In that case, though, the rite still seems to be used with the intent of pleading for the continuation of life. What about a member who, knowing he is in his last hours, calls the pastor to be with him as he expires? Should the pastor be willing to anoint him in those circumstances? Should he be willing to anoint for death?
Anointing the dying is certainly not necessary. It’s not a sacrament. It’s not identical to the rite that James gives us. Admittedly, there is no direct biblical evidence for this practice. Jesus’ body was “anointed” and perfumed, but only after He died, in preparation for His burial (John 19:38-42). The woman who anoints Jesus in the home of Simon the leper anoints Him before, and in preparation fro, His burial (Matthew 26:6-13; Mark 14:3-9; in John 12:1-8, she is identified as Mary). That is the closest thing we have to a “proof text” for a rite of anointing for the dying.
But a more modest case can be made indirectly. Anointing the dying is in the same category of other edifying customs of the church. All such customs can be abused. They can encrust the sacraments themselves, so that the places of God’s self-offering become hidden behind a load of extraneous ceremonies. Carefully done, however, edifying customs are, well, edifying. And they are inevitable in any case, since no church is without extra-biblical customs of some sort or another. If smearing ashes on the forehead can mark the beginning of a period of focused penitence, if lifting hands marks the exaltation of praise and kneeling the moment of confession, if raising the loaf is a sign that it is heavenly bread, if lighting a candle enhances our delight in the Advent of the Light – if these and other unnecessary practices can be edifying, so can a rite of anointing for the dying.

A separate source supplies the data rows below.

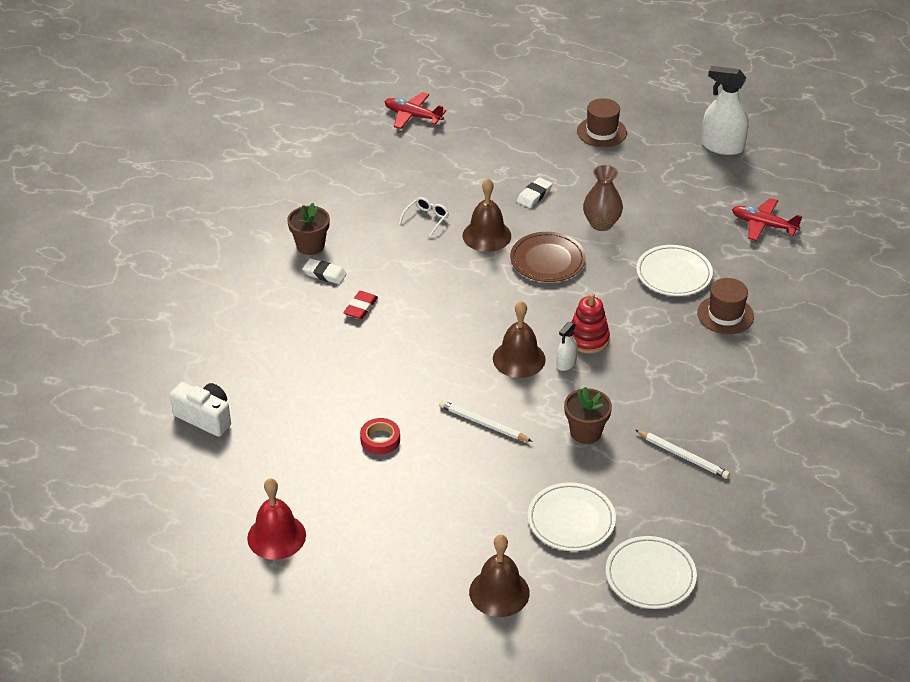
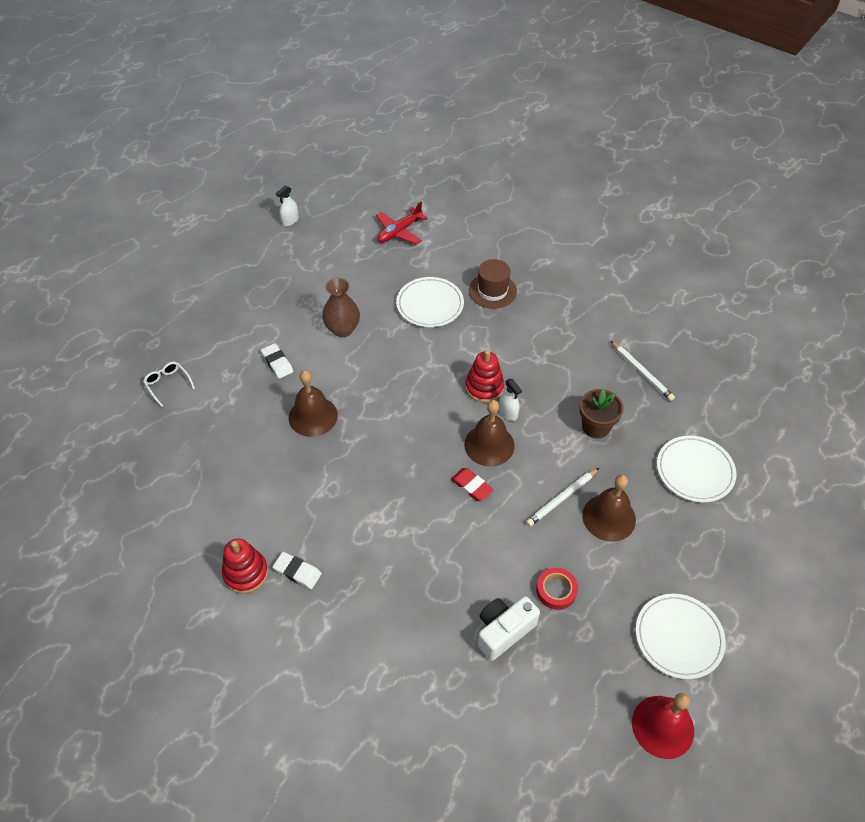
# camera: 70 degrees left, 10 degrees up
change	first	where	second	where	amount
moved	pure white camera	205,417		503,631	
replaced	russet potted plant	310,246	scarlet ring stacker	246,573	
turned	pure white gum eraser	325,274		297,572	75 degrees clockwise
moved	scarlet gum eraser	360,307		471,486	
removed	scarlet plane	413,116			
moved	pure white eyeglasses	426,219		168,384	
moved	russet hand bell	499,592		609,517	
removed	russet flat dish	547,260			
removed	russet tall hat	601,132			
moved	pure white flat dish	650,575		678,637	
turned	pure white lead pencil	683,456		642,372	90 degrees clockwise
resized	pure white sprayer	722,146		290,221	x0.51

With these qualifications, it seems that the logic of anointing that I offered above applies to the dying too. The dying person faces his greatest danger, the decisive illness that falls on all of us. He stands face to face with the enemy, and needs assurance that the Jesus who passed through death for him will also pass through death with him, and be waiting for him on the other side of the grave. Every pastor offers assurance in word and prayer, in benediction and commendation. But a physical sign that communicates the same thing – a sign of anointing, a sign that the dying person remains Christ’s because he is in Christ – seems to be an appropriate gesture. It is also the case that the dying person still has something to offer to edify the church: Who can express how encouraging, invigorating, humbling it is to watch a believer go joyfully, thankfully, fearlessly to his death? Anointing in Scripture was part of the making of priests and kings. As the sick and dying are anointed, they are commissioned to lift their afflictions as part of their final earthly offering of praise, coronated to be more than conquerors in Christ who loved us.
By anointing the dying, the church says that this too, like all the slings and arrows of outrageous fortune, is a moment, a crowning moment, in the life of faith. By receiving anointing, the dying man or woman embodies Paul’s claim: We live to the Lord, we die to the Lord. Whether we live or die, we are the Lord’s.
Peter J. Leithart is President of the Theopolis Institute.